La Stampa, 1 aprile 2016
In Giappone le caste esistono ancora. Chiedere ai Burakumin, considerati impuri
«Voi Burakumin siete assassini di vacche, siete solo dei luridi maledetti perché non avete un lavoro da gente per bene, vi odiamo tutti!». È il contenuto di un messaggio spedito in 500 copie ad altrettante famiglie nel quartiere Yao di Osaka. Identiche lettere minatorie sono arrivate nelle case di centinaia di giapponesi a Kyoto e Kobe. Questo accade nel Giappone contemporaneo dove le caste sono state abolite nel 1871, assieme al sistema feudale. Eppure i Burakumin, i cosiddetti «intoccabili», evidentemente esistono ancora. E non solo esiste una casta di intoccabili in Giappone, ma la rabbia di cui è vittima negli ultimi decenni si è intensificata. I Burakumin sono 3 milioni di persone, circa il 2% della popolazione. Sono famiglie che lavorano come macellai, ma anche nelle agenzie di pompe funebri, negli obitori, e addirittura come ciabattini o operatori nel settore della pelle, tutte attività considerate sporche da una certa interpretazione fondamentalista dello scintoismo e del buddismo. Il livello più basso dei Burakumin viene chiamato Eta, «sporcizia estrema».
«Quando la gente ci chiede che lavoro facciamo, esitiamo a rispondere» ha detto Yuki Miyazaki, macellaio. «In molti casi è perché non vogliamo che le nostre famiglie soffrano. Noi possiamo resistere, ma i nostri figli non hanno la forza di difendersi. E dobbiamo proteggerli».

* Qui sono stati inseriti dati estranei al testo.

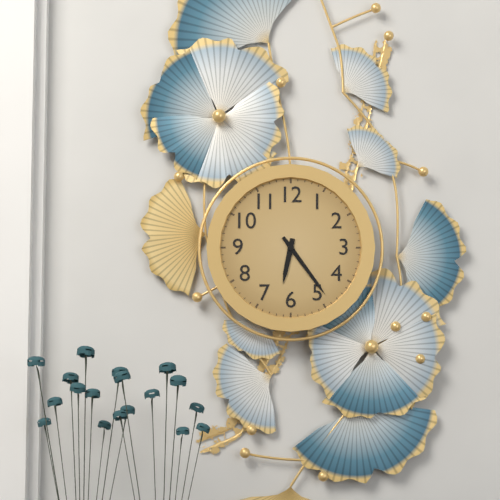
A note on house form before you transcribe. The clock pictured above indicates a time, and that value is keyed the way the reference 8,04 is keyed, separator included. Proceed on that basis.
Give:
6,24
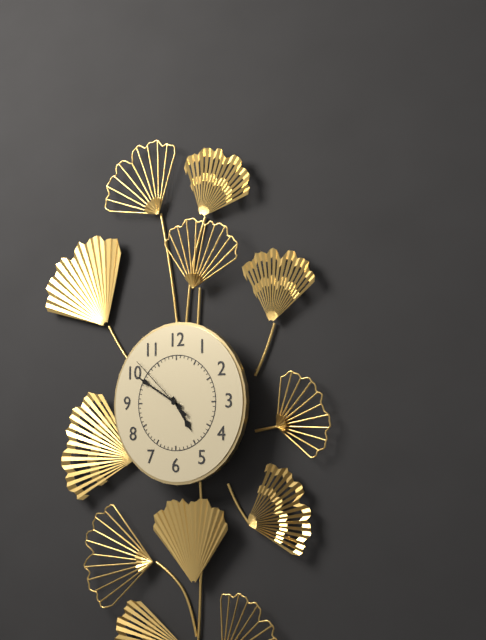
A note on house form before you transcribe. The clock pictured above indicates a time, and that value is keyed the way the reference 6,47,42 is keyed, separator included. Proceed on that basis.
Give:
4,50,52
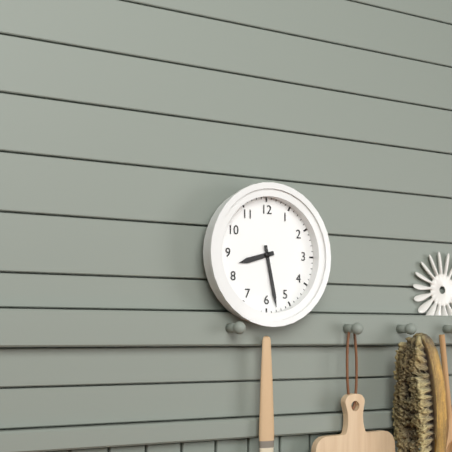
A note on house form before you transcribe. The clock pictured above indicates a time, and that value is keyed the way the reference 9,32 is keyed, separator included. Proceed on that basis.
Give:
8,28
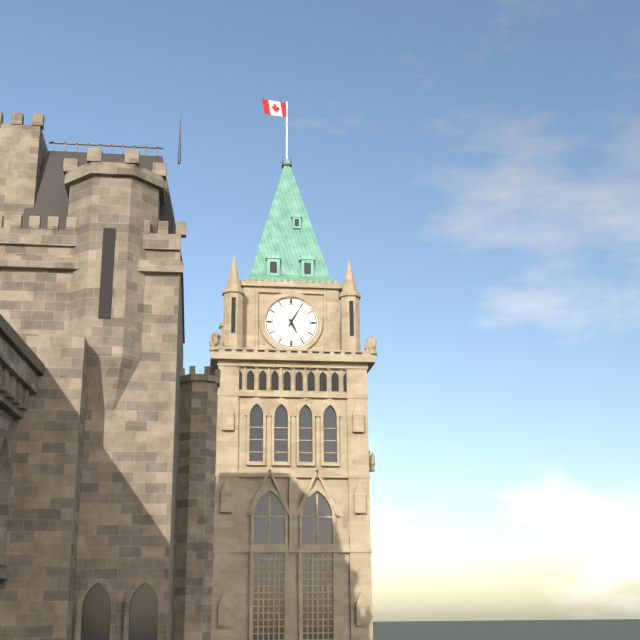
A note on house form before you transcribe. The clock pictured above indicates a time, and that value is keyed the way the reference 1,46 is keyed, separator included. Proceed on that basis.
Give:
5,05
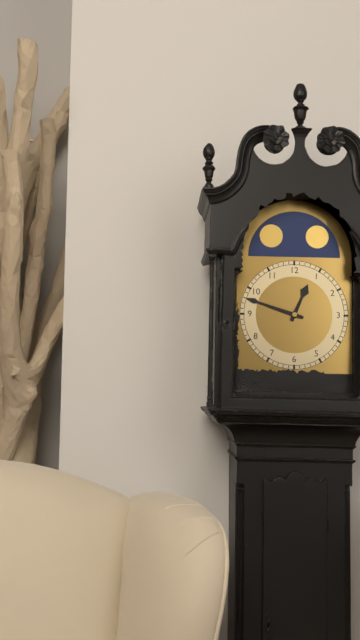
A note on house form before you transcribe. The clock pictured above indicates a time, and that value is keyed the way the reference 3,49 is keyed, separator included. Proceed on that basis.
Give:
12,48
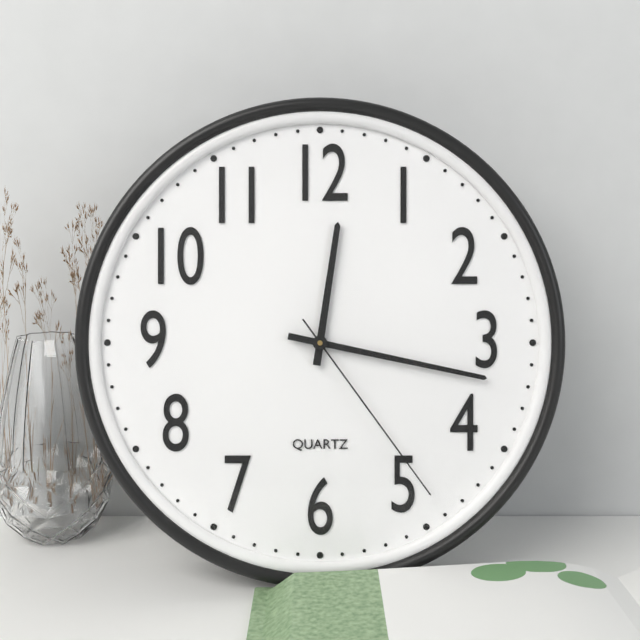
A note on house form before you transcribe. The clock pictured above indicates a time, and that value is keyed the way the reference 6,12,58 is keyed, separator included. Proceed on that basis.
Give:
12,17,24
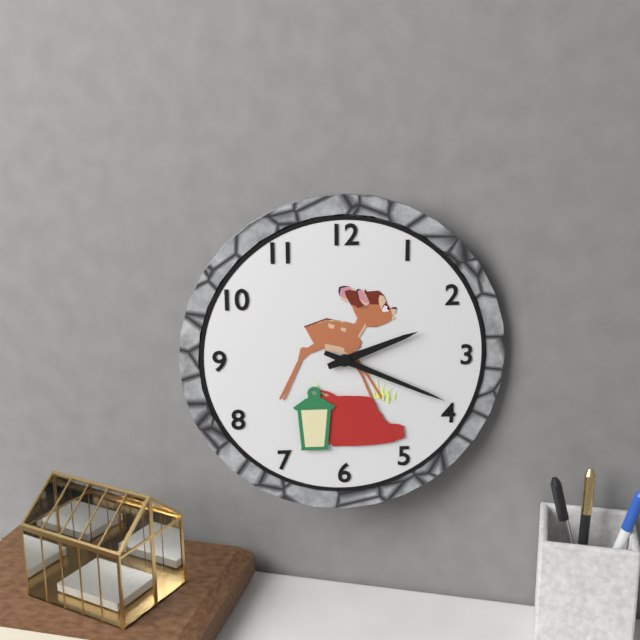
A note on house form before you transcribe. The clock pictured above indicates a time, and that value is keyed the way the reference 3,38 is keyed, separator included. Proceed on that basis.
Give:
2,19
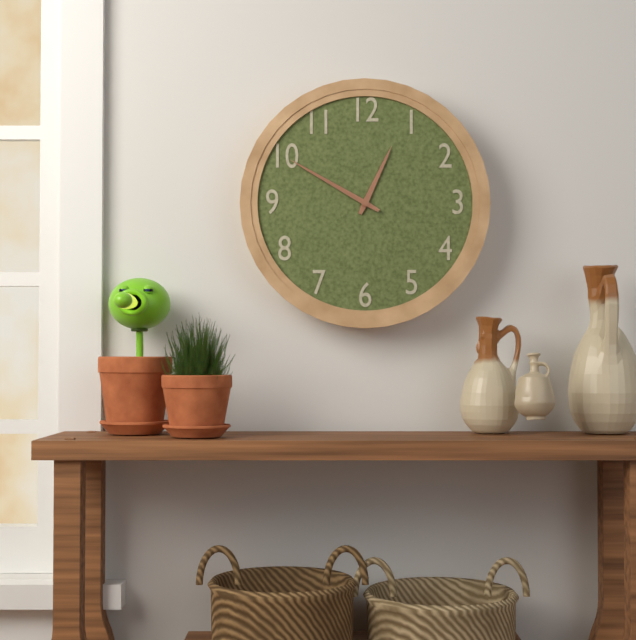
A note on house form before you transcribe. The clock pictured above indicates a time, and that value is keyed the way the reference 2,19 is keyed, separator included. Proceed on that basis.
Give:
12,50
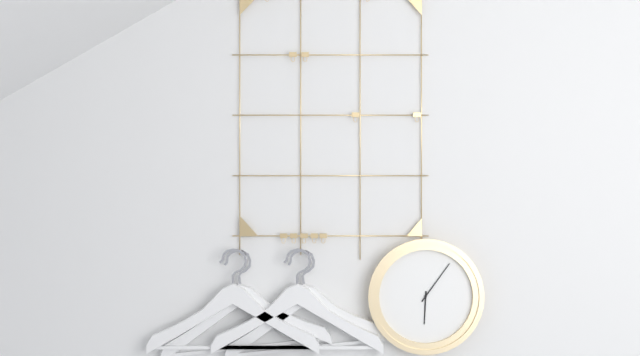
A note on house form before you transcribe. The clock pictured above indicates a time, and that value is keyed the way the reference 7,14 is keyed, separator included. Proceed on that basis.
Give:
6,06
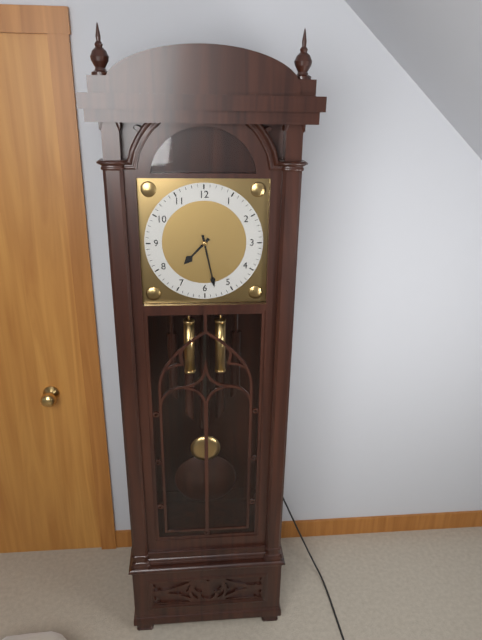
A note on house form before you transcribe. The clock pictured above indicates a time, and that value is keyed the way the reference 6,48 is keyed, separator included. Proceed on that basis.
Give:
7,28
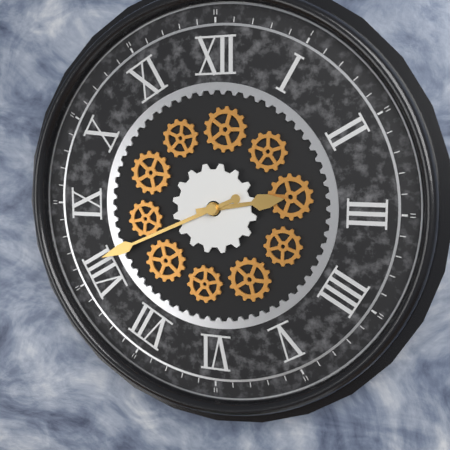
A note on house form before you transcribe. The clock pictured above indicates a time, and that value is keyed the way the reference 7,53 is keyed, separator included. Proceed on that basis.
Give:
2,41
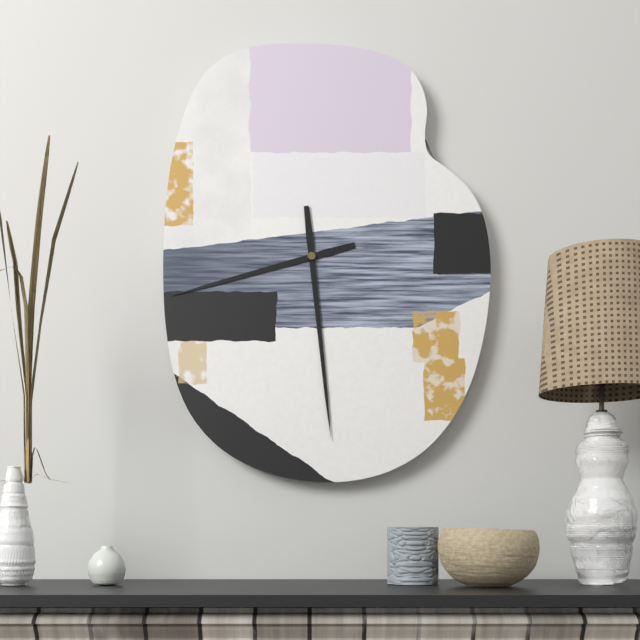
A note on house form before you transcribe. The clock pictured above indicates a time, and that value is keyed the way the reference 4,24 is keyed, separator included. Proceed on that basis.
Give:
8,29
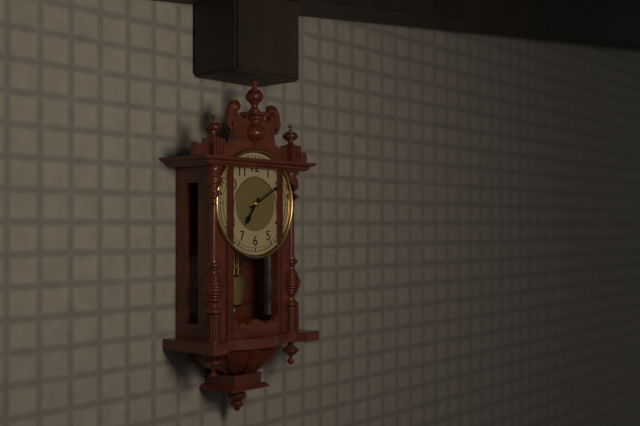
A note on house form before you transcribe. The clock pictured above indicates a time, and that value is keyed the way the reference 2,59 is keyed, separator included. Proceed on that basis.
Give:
7,10
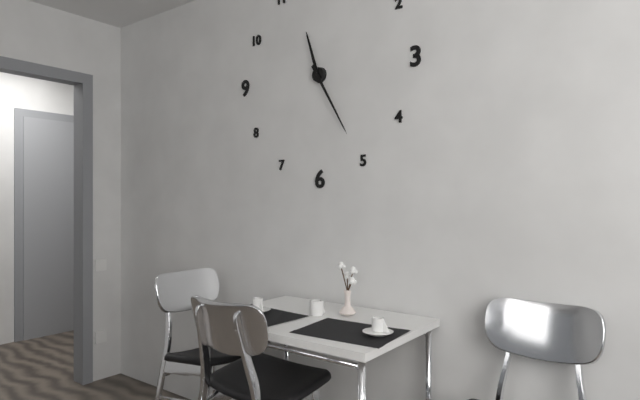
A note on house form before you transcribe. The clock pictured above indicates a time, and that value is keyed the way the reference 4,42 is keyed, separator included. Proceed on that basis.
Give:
11,25
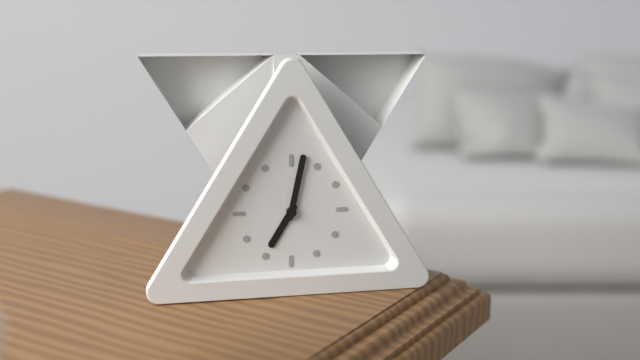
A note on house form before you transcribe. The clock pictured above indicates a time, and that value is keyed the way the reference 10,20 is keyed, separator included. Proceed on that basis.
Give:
7,02
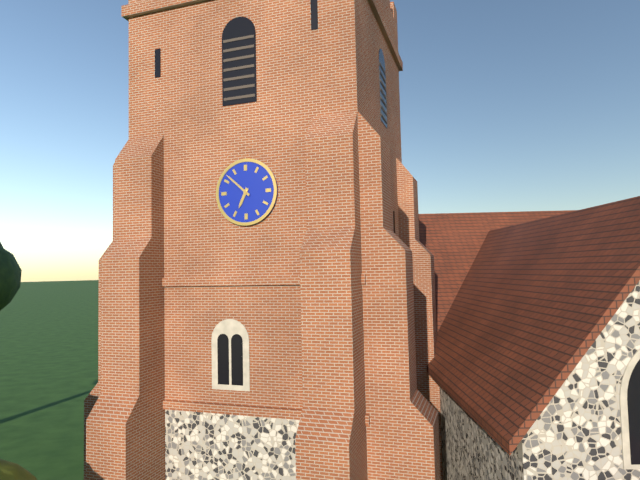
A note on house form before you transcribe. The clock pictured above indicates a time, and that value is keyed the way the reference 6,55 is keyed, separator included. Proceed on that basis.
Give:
6,52
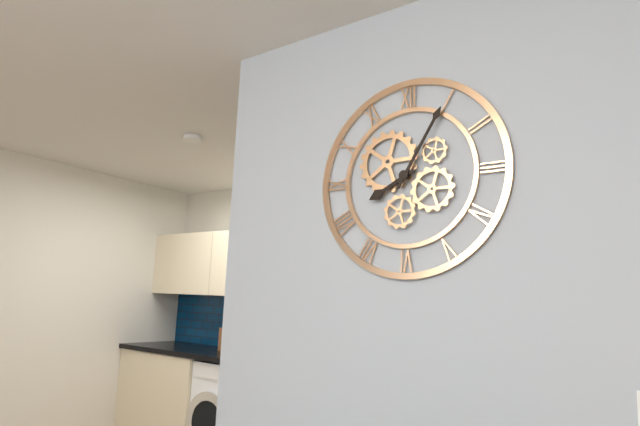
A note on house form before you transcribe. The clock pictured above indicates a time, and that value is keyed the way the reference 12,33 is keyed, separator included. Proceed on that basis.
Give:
8,05
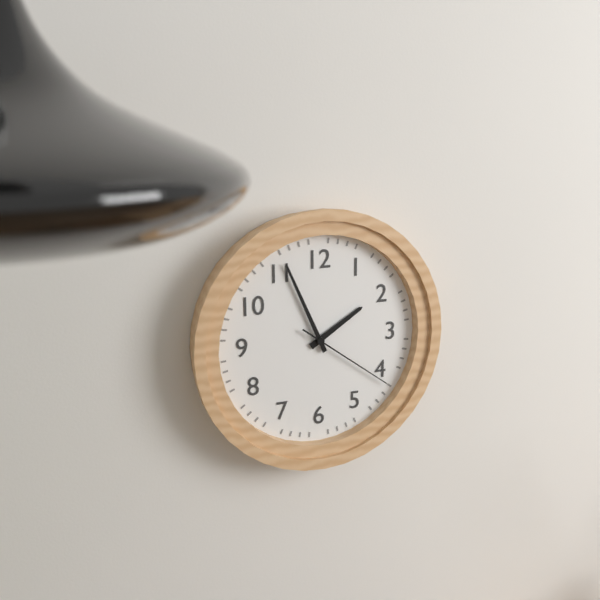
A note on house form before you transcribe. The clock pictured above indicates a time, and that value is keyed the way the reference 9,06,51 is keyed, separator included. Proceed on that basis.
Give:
1,56,21
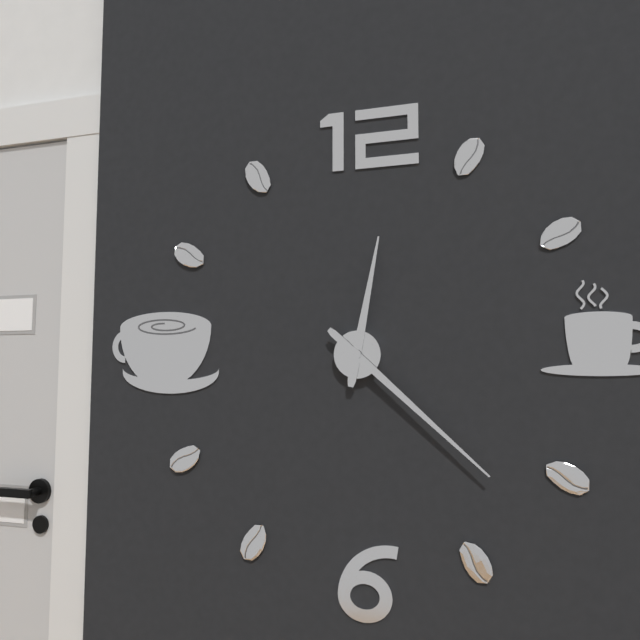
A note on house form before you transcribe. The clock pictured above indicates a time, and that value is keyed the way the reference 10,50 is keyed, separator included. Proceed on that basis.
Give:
12,22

«I miei figli quando hanno visto la lettera hanno chiesto ‘cosa ci succede? Perché siamo diversi?» ha detto la casalinga Masako. «Non ho saputo cosa rispondere». Ora nel suo quartiere molti hanno paura di aprire la porta agli sconosciuti.
Nel diciannovesimo secolo, per capire il contesto storico, un magistrato decretò che la vita di un Eta valeva un settimo di quella di un essere umano. Originariamente, nella categoria degli intoccabili rientrava una casta ancor più bassa, gli Hinin, o «non-persone» che esercitavano professioni come quella del boia, il torturatore, decapitatore e impalatore di teste, o chi veniva incaricato di crocifiggere i cristiani. Gli Hinin sarebbero i predecessori dei Burakumin, secondo alcune interpretazioni.
Negli anni ’60 una puerpera di 23 anni scoprì che il marito era un Burakumin. Abbandonò subito neonata e consorte per tornare a vivere con i genitori. Lo documentava il corrispondente Nicholas Kristof in un reportage sugli intoccabili apparso sul «New York Times» vent’anni fa e dal quale emergeva una situazione migliore di quella attuale.
Nel secolo scorso si formarono associazioni di categoria tra i Burakumin. Nonostante questo, forse a causa del rafforzarsi dell’ortodossia Shinto e buddista, chi è coinvolto nell’uccisione di animali è tornato a subire discriminazioni.
Uno dei fattori potrebbe essere l’acuirsi della crisi economica che ha aumentato il divario economico tra ricchi e poveri, esacerbando le differenze tra chi si sente puro e chi viene visto come «immondizia». E c’è il fatto che molti Burakumin, spesso a causa della discriminazione, vengono attratti dalla Yakuza, il crimine organizzato giapponese. Quindi l’abbinamento «intoccabile Burakumin» e «criminale» diventa ancora più immediato.
Di recente è emersa una lista di 330 pagine in cui sono elencati i cognomi di tutti i Burakumin. Fino agli anni ‘70 veniva usata dalle società e ditte per evitare di assumere intoccabili. Ora invece è stata digitalizzata e circola su Internet. Ha però un uso diverso, poiché questa «Tokushu Buraku Chimei Sokan» viene consultata dai futuri suoceri che voglio controllare l’estrazione sociale vera del promesso sposo o sposa. Così possono imporre un veto alla mescolanza tra classe sociali.
Ma com’è possibile che in un paese così moderno, proiettato più di tutti nel futuro tecnologico, conviva questa tradizione che si esprime in lettere minatorie, in isolamento sociale e in discriminazione? Il problema è che manca una proposta di legge che impedisca questo tipo di discriminazione. Così le liste clandestine degli «untori» circolano liberamente, scatenando quest’anacronistica caccia alle streghe in nome di una purezza di casta.